As long as she can remember, she has always been on the lookout for business opportunities. “It’s not something I can turn off. When we go on holiday to Mauritius, for example, my husband and the boys enjoy their time on the beach, while I’m constantly looking through the shops and the markets for things that I can import. I’m just wired that way,” she says.
This is exactly how Shantelle stumbled on spa products as a business opportunity. She was travelling in Thailand to meet up with a supplier of leather shoes which she was importing to South Africa. The footwear itself was a side hustle to her regular job as a curriculum developer for a correspondence college. At the end of the trip she relaxed and took a pedicure at a Thai holiday resort. The cream caught her attention and she brought samples back to South Africa. She realised that unlike facial creams, pedicure foot cream was a neglected, underdeveloped product. The Thai product was remarkable, but tended to dry out the skin. A friend who had a background in the chemistry of cosmetics helped to solve the problem by adjusting the PH of the cream.
This was the start of Shantelle’s immersion in the world of chemistry and the development of her range of sophisticated spa treatment creams for the next sixteen years. Today, she still spends whole days in the lab, leading the perfection of her products and the development of new ones.
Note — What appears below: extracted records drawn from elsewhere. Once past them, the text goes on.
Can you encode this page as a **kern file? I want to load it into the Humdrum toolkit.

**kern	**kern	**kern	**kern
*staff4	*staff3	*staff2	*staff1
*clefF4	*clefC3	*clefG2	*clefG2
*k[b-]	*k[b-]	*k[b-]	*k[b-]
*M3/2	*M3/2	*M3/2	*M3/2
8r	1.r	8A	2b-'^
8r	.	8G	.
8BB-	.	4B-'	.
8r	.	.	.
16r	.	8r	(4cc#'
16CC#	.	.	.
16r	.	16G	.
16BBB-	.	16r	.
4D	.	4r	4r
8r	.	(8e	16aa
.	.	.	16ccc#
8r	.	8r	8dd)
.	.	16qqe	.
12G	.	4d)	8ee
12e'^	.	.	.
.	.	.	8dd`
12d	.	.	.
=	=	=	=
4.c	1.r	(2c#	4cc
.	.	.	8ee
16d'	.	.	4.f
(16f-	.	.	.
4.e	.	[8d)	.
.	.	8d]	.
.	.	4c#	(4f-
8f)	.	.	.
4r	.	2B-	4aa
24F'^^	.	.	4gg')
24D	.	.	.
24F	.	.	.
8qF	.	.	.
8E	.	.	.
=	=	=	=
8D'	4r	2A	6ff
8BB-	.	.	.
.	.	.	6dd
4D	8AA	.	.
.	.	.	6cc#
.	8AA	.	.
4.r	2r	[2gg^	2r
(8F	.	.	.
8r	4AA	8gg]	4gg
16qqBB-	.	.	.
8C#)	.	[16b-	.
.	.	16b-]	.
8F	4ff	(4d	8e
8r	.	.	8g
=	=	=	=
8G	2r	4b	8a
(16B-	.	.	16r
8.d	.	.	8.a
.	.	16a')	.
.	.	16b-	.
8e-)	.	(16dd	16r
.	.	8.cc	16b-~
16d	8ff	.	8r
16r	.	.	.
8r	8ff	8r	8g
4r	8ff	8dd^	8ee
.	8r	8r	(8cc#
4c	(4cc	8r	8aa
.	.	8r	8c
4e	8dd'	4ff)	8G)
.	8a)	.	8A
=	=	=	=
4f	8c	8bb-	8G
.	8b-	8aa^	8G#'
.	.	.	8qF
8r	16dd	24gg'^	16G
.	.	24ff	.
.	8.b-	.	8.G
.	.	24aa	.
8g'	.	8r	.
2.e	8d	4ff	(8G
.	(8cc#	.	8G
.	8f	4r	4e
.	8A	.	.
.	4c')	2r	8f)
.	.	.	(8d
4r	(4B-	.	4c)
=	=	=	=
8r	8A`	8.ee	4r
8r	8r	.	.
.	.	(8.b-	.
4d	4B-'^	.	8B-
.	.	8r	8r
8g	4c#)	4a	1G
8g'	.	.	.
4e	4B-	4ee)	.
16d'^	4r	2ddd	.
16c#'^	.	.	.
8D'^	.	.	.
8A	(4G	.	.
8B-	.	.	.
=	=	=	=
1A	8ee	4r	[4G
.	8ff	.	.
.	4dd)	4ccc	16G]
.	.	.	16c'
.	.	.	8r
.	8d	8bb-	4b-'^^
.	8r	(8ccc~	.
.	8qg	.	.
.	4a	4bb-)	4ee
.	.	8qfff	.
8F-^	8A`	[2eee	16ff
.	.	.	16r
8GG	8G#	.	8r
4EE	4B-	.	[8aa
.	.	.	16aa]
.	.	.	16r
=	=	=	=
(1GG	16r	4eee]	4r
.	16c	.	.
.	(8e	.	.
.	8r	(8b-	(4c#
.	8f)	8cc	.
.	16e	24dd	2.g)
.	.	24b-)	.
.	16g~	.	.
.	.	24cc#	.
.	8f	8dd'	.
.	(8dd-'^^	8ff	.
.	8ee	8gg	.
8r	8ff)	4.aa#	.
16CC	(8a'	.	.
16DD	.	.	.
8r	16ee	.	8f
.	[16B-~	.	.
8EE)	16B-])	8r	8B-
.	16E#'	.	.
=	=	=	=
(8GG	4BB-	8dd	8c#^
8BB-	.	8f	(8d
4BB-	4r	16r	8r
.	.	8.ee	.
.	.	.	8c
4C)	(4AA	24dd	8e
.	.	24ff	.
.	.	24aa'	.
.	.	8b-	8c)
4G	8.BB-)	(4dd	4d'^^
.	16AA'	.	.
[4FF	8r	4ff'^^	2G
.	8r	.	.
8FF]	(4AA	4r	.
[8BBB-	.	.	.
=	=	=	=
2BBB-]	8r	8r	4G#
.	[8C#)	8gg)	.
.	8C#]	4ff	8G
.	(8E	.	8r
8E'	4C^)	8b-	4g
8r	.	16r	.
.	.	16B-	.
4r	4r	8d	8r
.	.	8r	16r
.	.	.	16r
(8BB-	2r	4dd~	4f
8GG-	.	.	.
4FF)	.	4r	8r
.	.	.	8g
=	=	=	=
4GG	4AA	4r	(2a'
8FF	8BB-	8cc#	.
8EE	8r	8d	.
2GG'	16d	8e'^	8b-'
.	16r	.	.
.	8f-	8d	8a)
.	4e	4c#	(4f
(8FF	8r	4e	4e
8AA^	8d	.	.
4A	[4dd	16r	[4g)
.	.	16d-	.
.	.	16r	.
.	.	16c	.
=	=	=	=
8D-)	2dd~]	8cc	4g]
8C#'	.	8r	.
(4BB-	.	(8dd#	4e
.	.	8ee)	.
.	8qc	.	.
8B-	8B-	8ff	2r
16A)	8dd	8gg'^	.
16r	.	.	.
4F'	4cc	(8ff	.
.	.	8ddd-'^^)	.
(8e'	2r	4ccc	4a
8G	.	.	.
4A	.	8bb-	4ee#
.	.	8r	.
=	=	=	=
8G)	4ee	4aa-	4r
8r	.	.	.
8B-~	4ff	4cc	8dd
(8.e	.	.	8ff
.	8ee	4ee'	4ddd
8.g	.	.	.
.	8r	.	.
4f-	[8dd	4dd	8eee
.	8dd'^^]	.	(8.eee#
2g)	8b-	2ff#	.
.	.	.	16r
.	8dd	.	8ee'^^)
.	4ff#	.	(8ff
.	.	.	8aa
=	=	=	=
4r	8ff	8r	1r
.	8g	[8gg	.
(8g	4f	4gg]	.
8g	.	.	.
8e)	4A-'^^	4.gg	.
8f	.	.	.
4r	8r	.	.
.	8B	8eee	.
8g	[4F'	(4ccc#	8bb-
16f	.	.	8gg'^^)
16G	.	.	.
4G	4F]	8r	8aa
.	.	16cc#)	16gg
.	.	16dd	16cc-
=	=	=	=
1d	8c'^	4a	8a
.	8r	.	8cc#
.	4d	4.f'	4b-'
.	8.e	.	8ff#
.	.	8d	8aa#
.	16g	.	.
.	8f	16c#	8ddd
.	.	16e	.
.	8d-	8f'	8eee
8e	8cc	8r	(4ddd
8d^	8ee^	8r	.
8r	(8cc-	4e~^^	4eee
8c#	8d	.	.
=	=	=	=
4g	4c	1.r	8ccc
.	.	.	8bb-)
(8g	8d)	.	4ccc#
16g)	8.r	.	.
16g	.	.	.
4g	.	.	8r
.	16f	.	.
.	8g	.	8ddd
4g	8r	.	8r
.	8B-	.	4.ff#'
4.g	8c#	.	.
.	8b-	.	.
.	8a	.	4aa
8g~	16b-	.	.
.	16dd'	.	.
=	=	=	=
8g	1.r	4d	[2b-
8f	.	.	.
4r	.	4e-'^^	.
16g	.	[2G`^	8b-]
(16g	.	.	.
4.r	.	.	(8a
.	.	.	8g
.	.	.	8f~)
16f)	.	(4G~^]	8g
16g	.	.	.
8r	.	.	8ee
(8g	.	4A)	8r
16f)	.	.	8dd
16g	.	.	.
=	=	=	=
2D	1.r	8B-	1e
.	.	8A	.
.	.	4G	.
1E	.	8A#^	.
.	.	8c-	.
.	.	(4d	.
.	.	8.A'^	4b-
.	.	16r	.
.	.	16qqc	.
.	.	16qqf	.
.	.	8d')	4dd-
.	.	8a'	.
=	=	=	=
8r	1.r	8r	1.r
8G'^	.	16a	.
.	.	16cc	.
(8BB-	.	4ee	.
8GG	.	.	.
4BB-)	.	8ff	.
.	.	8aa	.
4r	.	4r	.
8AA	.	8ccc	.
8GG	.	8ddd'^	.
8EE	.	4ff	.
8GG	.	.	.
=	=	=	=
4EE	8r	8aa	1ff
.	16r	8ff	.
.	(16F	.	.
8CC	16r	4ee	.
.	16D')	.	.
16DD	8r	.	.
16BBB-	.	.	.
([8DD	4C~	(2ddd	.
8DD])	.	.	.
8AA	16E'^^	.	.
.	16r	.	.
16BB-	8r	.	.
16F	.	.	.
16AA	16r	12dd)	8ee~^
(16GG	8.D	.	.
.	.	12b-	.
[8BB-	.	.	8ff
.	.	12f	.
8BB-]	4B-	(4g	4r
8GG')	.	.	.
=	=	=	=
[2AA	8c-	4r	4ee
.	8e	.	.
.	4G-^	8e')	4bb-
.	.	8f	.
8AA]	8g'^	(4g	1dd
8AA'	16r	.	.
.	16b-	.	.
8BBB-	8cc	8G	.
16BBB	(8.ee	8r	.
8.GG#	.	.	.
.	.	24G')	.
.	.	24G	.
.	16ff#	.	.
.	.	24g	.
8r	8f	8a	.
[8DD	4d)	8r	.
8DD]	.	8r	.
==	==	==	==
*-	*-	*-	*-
Shantelle started marketing her cream first through classified ads, and a demonstration at a fair which didn’t work. Then she decided to sell her cream, branded Mediheel, directly and exclusively to spas. For seven years she drove from spa to spa in a tiny sedan, demonstrating her products. In many ways she enjoyed these early years the most, and even today she pops in at spas to give a demonstration and to sign them up, much to the irritation of her marketing team, she says.
A breakthrough came when she struck up a relationship with the operations manager of Camelot, a leading chain of spas in South Africa. Camelot bought into Shantelle’s products and showed remarkable patience with early manufacturing faults that led to some complaints of skin rashes. Shantelle believes her total openness about how far the product still had to be developed and her honesty about who she was helped to turn Camelot into a development partner rather than a difficult supplier.
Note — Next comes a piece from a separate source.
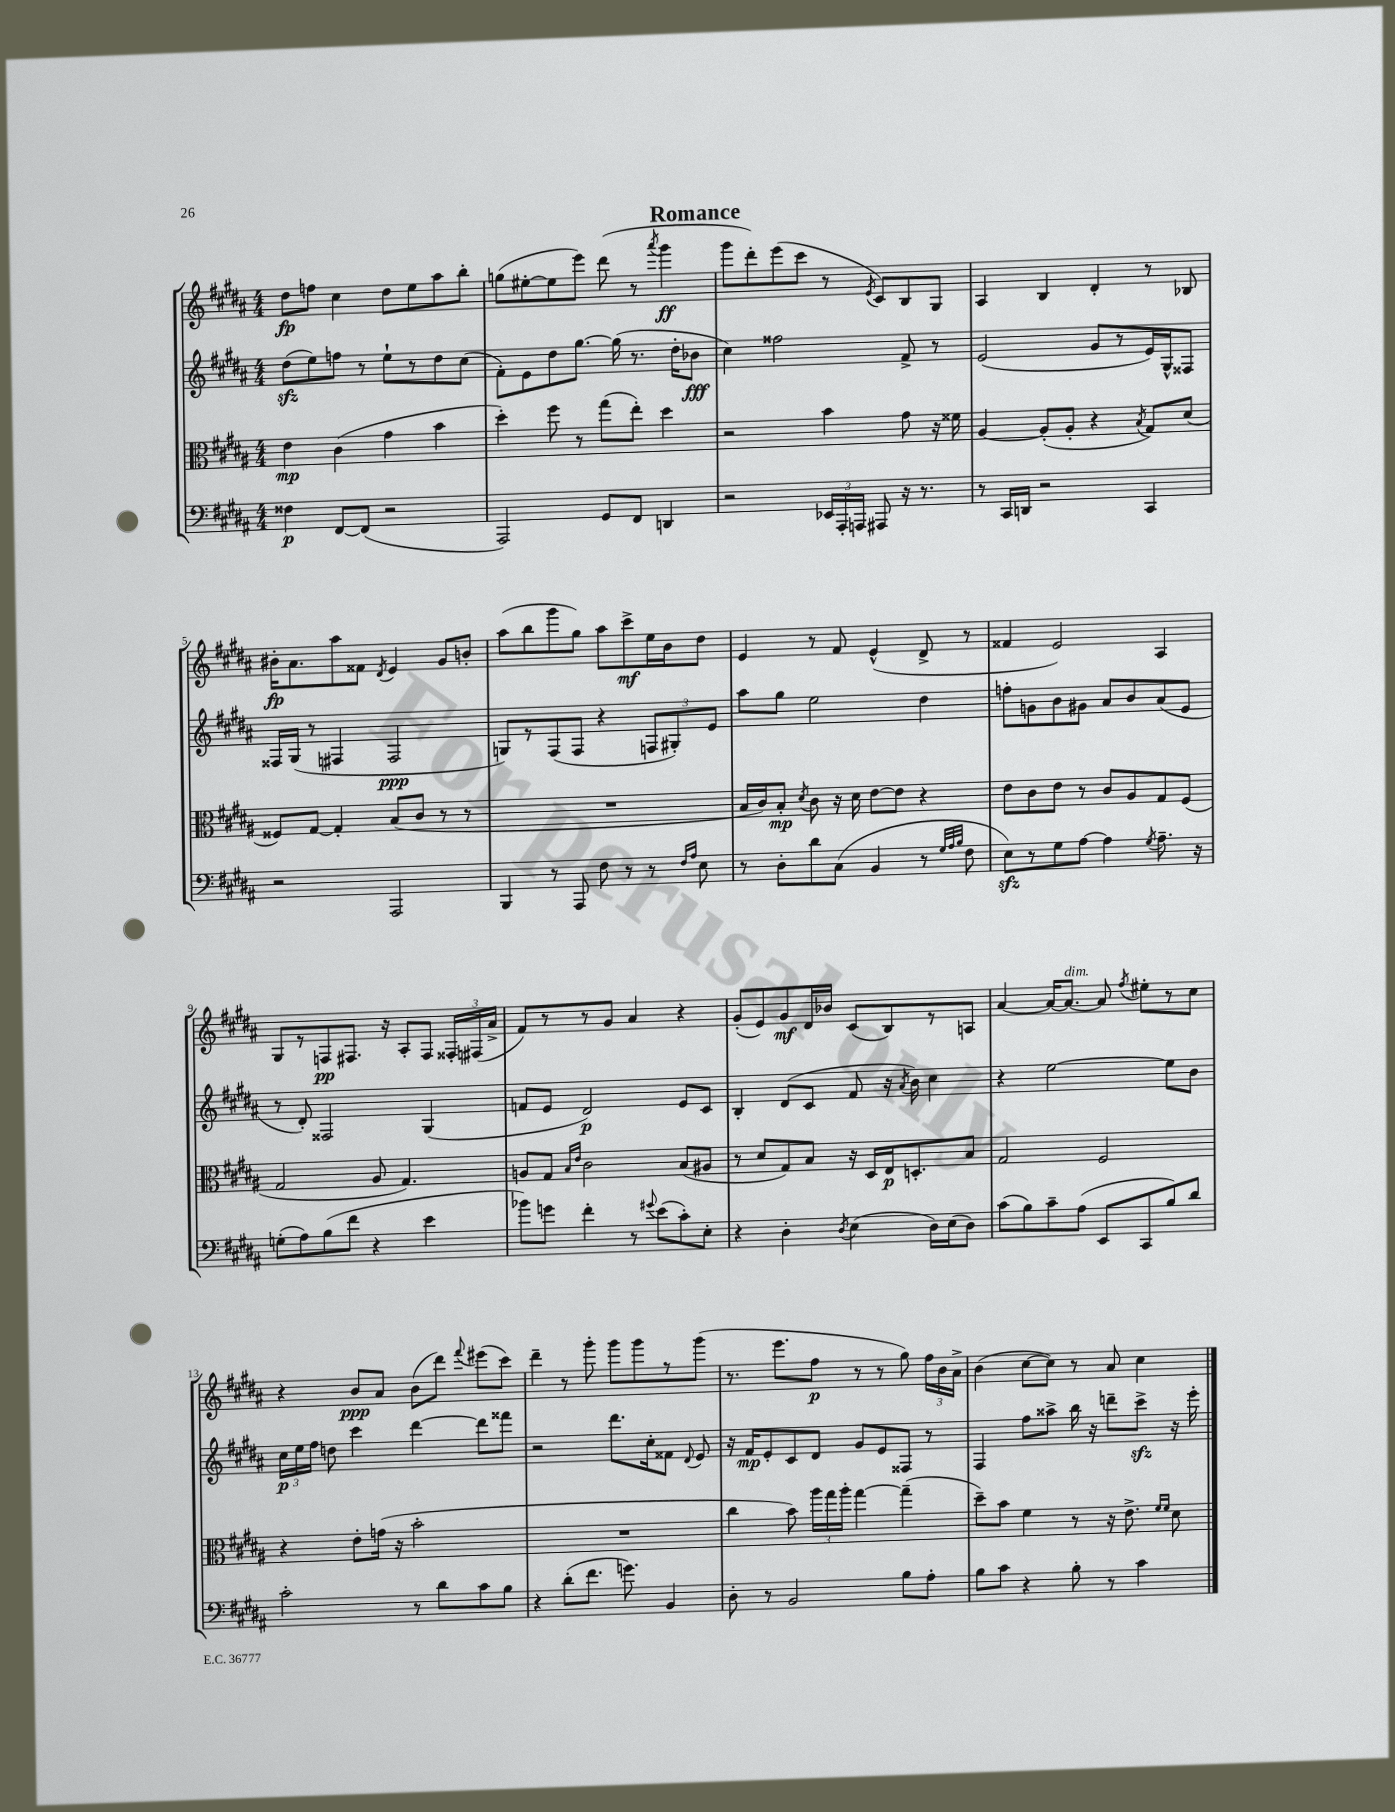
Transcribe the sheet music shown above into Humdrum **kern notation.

Part of Shantelle’s struggle was to find a manufacturer reliable enough to produce her products at the requisite standards. She contracted two factories before she moved her production to Adcock Ingram’s Johannesburg plant where Elim products are manufactured under the direct supervision of chemists. This was only one step towards gaining access to highly regulated markets such as Europe and the US where any claims made on the packaging need to be scientifically substantiated. Shantelle describes the quality-registration processes to gain access to these markets as difficult, slow, and very expensive. Although she received help from government agencies, much of the cost had to be borne upfront by her small company. What drove Shantelle to overcome these huge obstacles throughout the years, even though she constantly spots other business opportunities around her? Shantelle credits an early business mentor for whom she worked at the correspondence college who taught her the importance of doggedly sticking to a plan and seeing it through to the end. She recognizes the danger of constantly jumping from one idea to another in the businesses of many other entrepreneurs.
It also helped that she focused on hidden early signs of potential success. From the start, she has seen her innovations brazenly copied by large competitors, down to the very words written on the packaging. She could have fallen into despair, but she chose to see it as a confirmation that she was on the right path. Today, nothing is hidden about Elim’s success. It is established in the exclusive spas of the UK, and another excellent year lies ahead with distribution contracts signed in Canada and Israel before it conquers the rest of the world.